STATED GOAL — Can you carry on the judgment about the disciplinary proceedings against Jaiswal, picking up after its last sentence?

SELECTION —
39. No evidence has been brought on records for the purpose of providing that at any point of time, the disciplinary authority, namely Deputy Chief Mining Engineer differed with the recommendations of the Enquiry Officer.

It may further be mentioned that with regard to the incident dated July 30, 1965, which is subject matter of first charge as referred to hereinbefore, the plaintiff filed a show cause which was marked as Exhibit D/15. From a letter dated August 9, 1965 (Ext. D/17), it appears that Deputy Chief Mining Engineer allowed Jaiswal to report to duty. There is nothing to show that Jaiswal was allowed to report for duty subject to an enquiry which was being held as against him.

40. Evidently, therefore, there was no enquiry in relating to the first charge. In relation to the second charge, from Ext. D/2 it appears that up to August 29, 1966, no show cause was filed by Jaiswal and he was suspended. From Ext. D/l, it appears that a show cause was filed by Jaiswal on August 30, 1966 which was found to be vague and evasive and he was asked to arrange to hand over quarter No. MQ 112 to the Administration and to occupy quarter No. MQ 111.

41. Admittedly, in connection with the charges relating to forcible occupation of quarter No. MQ 112 and other charges a departmental proceeding was initiated.

42. As indicated hereinbefore, from Ext. C which is the enqiry report it appears that the committee recommended that penal rent for 1/B type of quarter should be realised from him as per N.C.D.C. Rules since July 31, 1963 till date for occupying quarter No. 1/B-1 in addition to quarter No. MO 112, Thereafter a letter dated 9/11-66 (Ext. D/5) was issued wherein it was stated that although misconduct committed by Jaiswal was very grave and warrants punishment of his dismissal from service but in order to give him a chance to mend himself, the punishment of recovery of penal rent for the aforementioned period, when the quarter had been in this possession was being awarded and accordingly a sum of Rs. 10 per month as directed to be deducted from his salary/wages bills to cover the said penal rent in respect of the said quarter. By reason of the said letter, Jaiswal was further advised to surrender one of the two quarters failing which necessary disciplinary action amounting to dismissal of his service would be taken.

[Visual layout records]

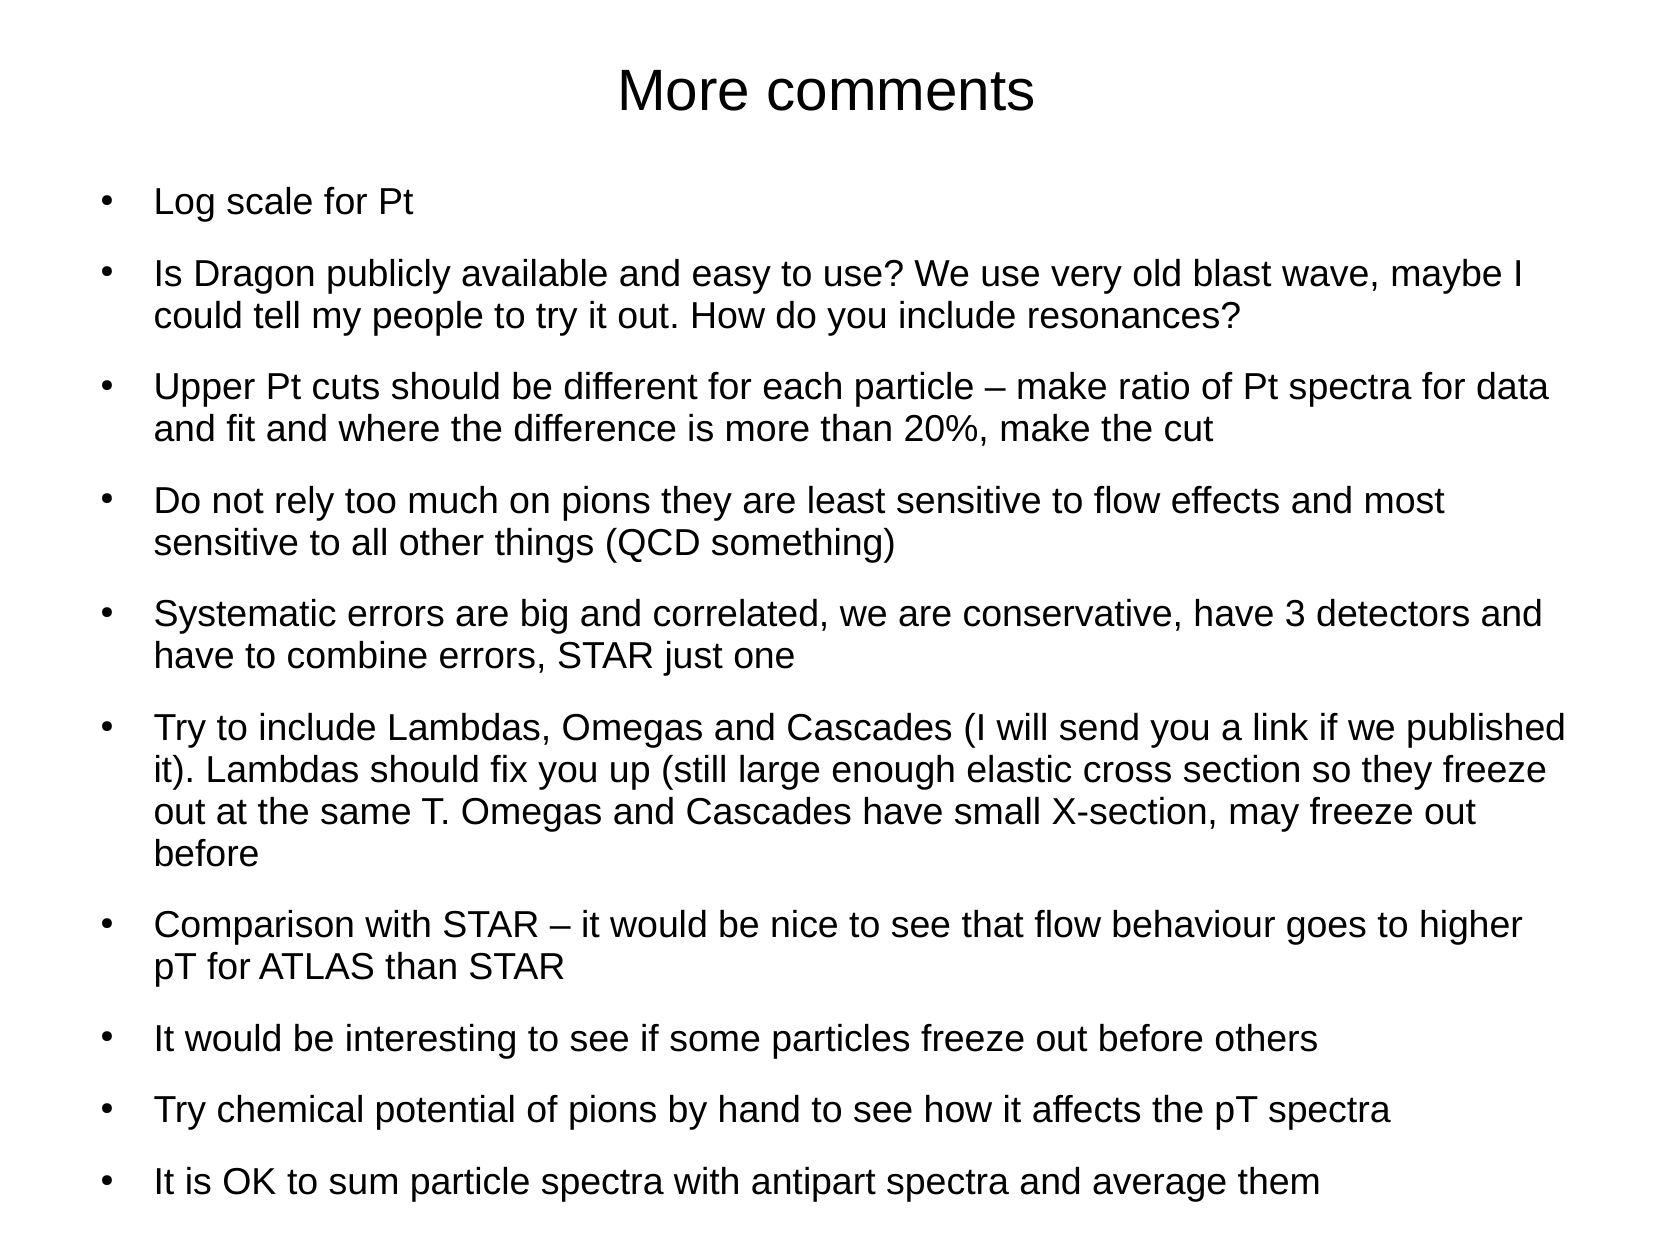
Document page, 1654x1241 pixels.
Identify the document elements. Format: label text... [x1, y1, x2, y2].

title More comments [82, 0, 1571, 180]
list Log scale for Pt Is Dragon publicly available and easy to use? We use very old blast wave, maybe I could tell my people to try it out. How do you include resonances? Upper Pt cuts should be different for each particle – make ratio of Pt spectra for data and fit and where the difference is more than 20%, make the cut Do not rely too much on pions they are least sensitive to flow effects and most sensitive to all other things (QCD something) Systematic errors are big and correlated, we are conservative, have 3 detectors and have to combine errors, STAR just one Try to include Lambdas, Omegas and Cascades (I will send you a link if we published it). Lambdas should fix you up (still large enough elastic cross section so they freeze out at the same T. Omegas and Cascades have small X-section, may freeze out before Comparison with STAR – it would be nice to see that flow behaviour goes to higher pT for ATLAS than STAR It would be interesting to see if some particles freeze out before others Try chemical potential of pions by hand to see how it affects the pT spectra It is OK to sum particle spectra with antipart spectra and average them [82, 180, 1571, 1231]
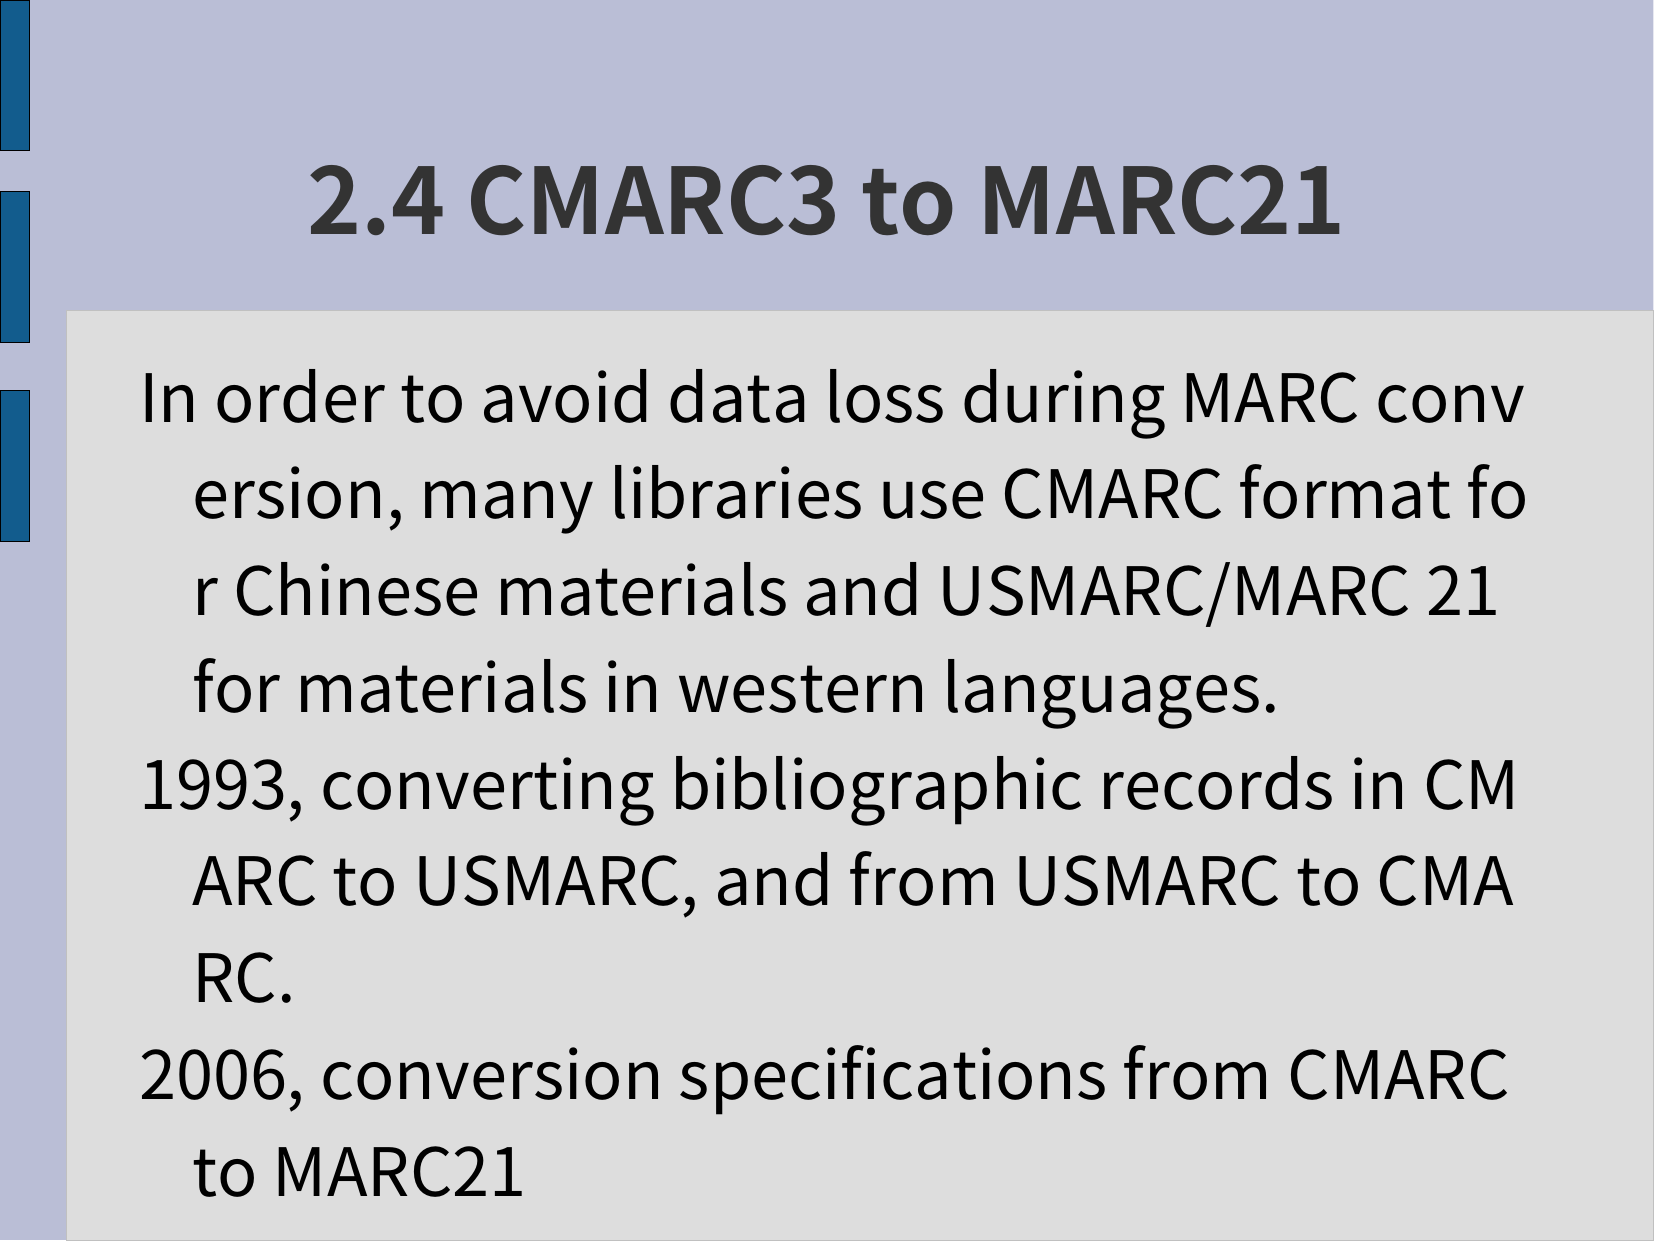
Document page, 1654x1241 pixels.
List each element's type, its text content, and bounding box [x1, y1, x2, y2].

title 2.4 CMARC3 to MARC21 [121, 91, 1534, 299]
list In order to avoid data loss during MARC conversion, many libraries use CMARC format for Chinese materials and USMARC/MARC 21 for materials in western languages. 1993, converting bibliographic records in CMARC to USMARC, and from USMARC to CMARC. 2006, conversion specifications from CMARC to MARC21 [121, 344, 1534, 1127]
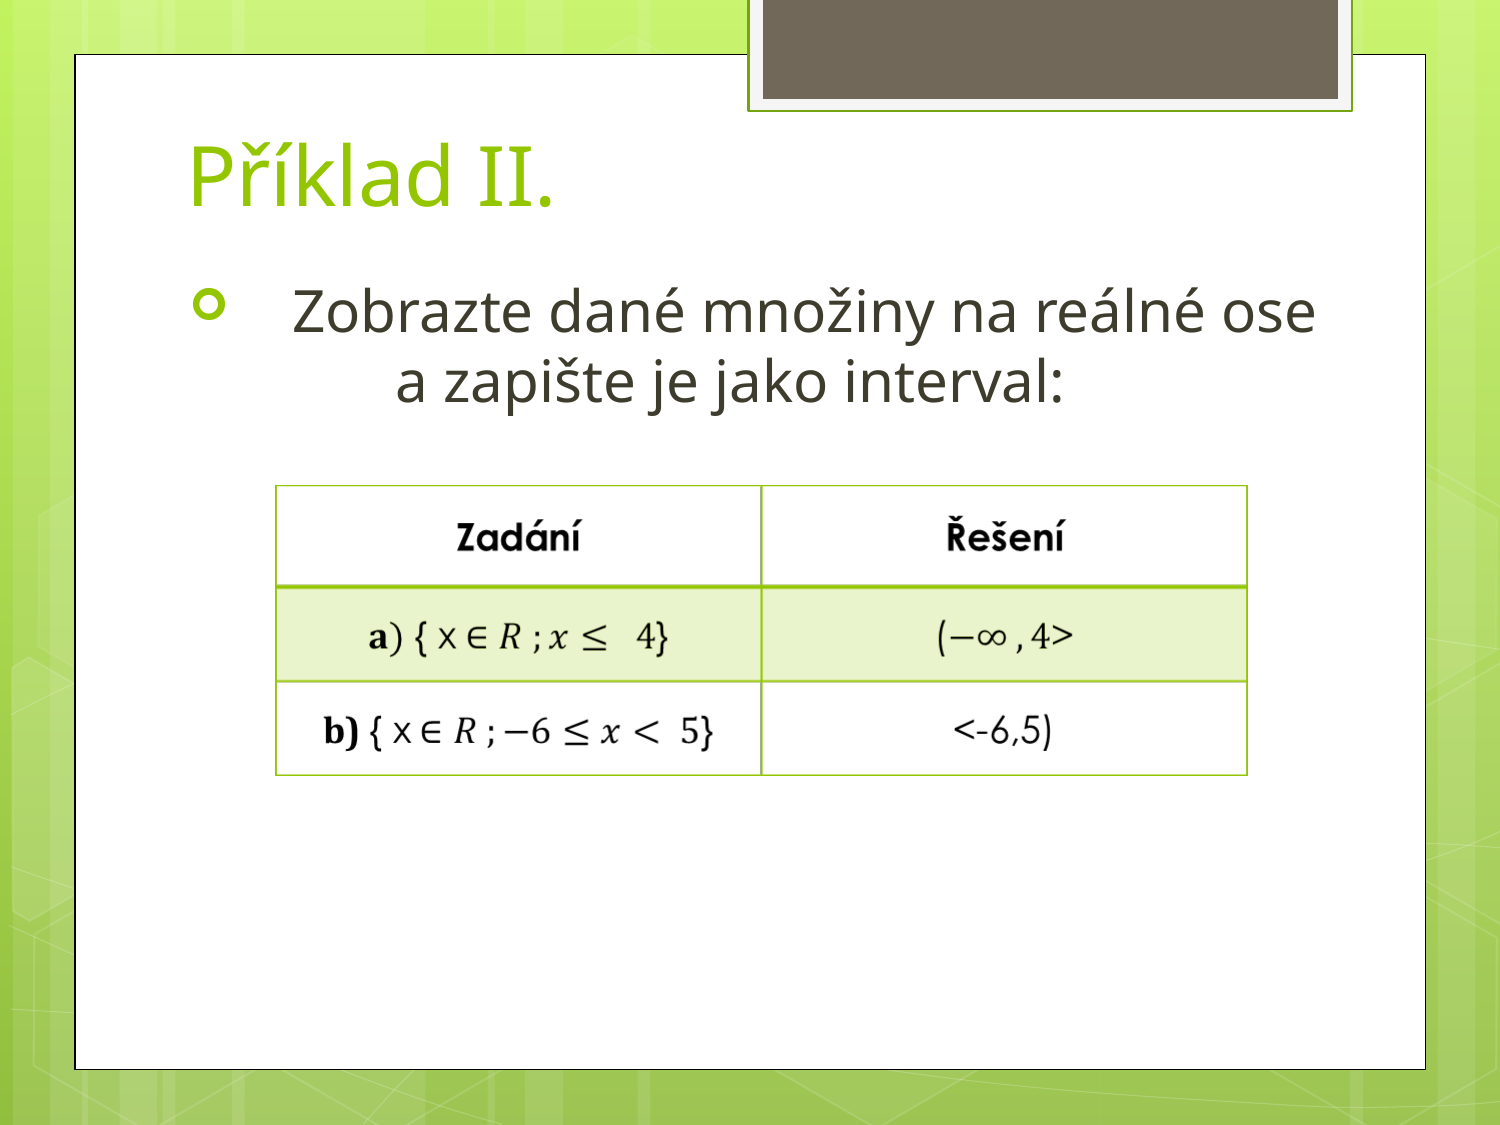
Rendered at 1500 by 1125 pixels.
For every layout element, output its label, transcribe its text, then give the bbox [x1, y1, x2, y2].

title Příklad II. [171, 42, 1415, 231]
list Zobrazte dané množiny na reálné ose a zapište je jako interval: [0, 267, 1351, 461]
picture [275, 486, 1248, 777]
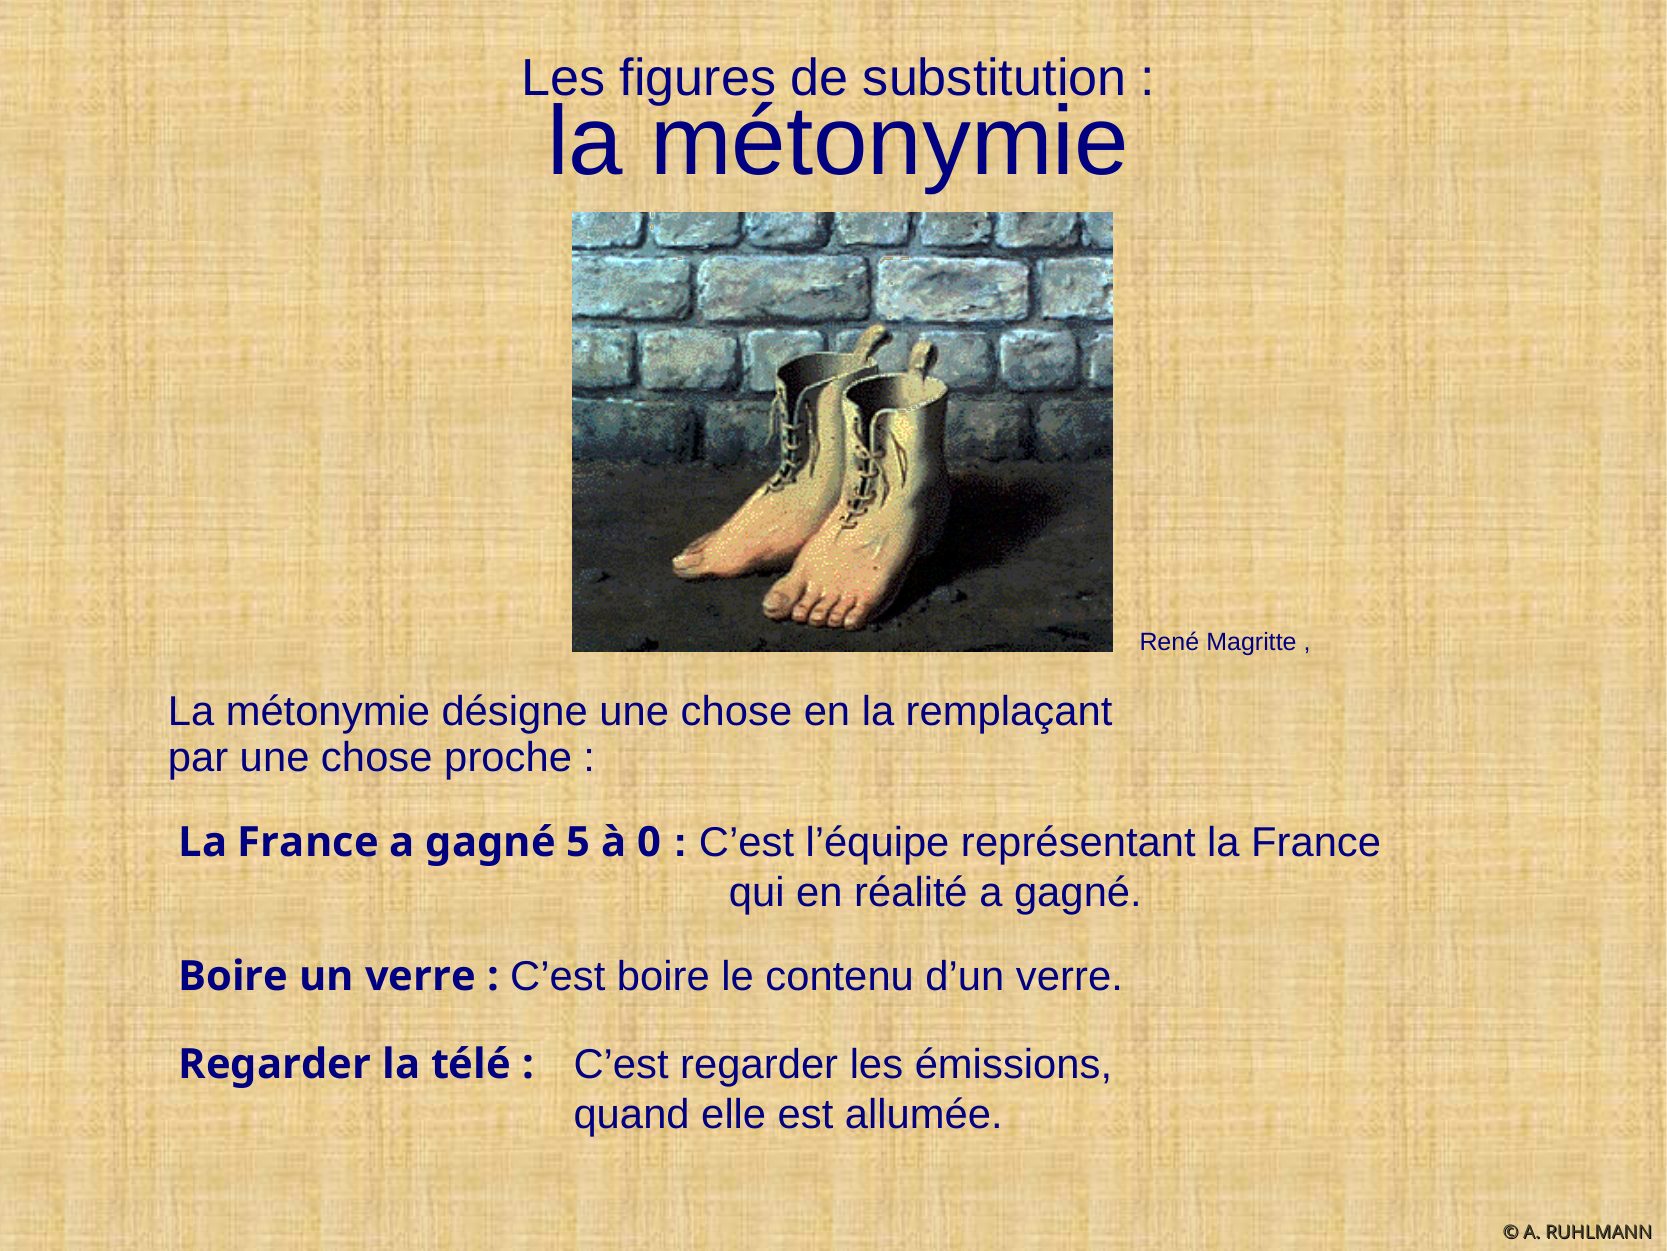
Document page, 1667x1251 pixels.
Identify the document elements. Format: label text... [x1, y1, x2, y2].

text_box © A. RUHLMANN [1412, 1212, 1667, 1251]
text_box René Magritte , [1124, 617, 1334, 663]
list La métonymie désigne une chose en la remplaçant par une chose proche : La France a gagné 5 à 0 : C’est l’équipe représentant la France qui en réalité a gagné. Boire un verre : C’est boire le contenu d’un verre. Regarder la télé : C’est regarder les émissions, quand elle est allumée. [87, 676, 1595, 1148]
picture [0, 0, 1667, 1251]
title Les figures de substitution : la métonymie [162, 43, 1505, 207]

FINAL RESULT —
43. The defendants/respondents, who had special knowledge about the said facts did not bring on record any other document to show as to whether the aforementioned letter dated July 9/11 1966 (Ext. D/15) was given effect to or not. It, therefore, appears, that the letter of dismissal dated October 6, 1966 had been issued without any further show cause or any further enquiry. The said letter dated October 6, 1966 does not disclose as to in respect of what charges the same was issued.

44. It may be mentioned that the learned trial Court has also found that the charge of exchanging quarter No. MQ 111 with MQ 112 was also not enquired into in terms of the provisions of the standing orders.

45. Further it appears that the copies of the enquiry proceedings were not supplied to Jaiswal. There is, thus no evidence to show that prior to passing of the impugned order of termination of service dated October 6, 1966 the provisions of standing Order were followed.

46. The respondents have not questioned those findings of the trial Court. It has also not been questioned that in terms of the Certified Standing Orders, the delinquent employee is entitled to a copy of the entire proceeding but despite requests made by Sri Jaiswal, copies of such proceedings were not handed over.

47. In this case, the plaintiff had examined himself. He further brought on records Exts..l, 1/A and 1/B which are certificates issued to him by the workman engaged in repairing quarter No. 1-B/L He further brought on records Exts.2, 2-E which are correspondences entered into by and between him and the dependents.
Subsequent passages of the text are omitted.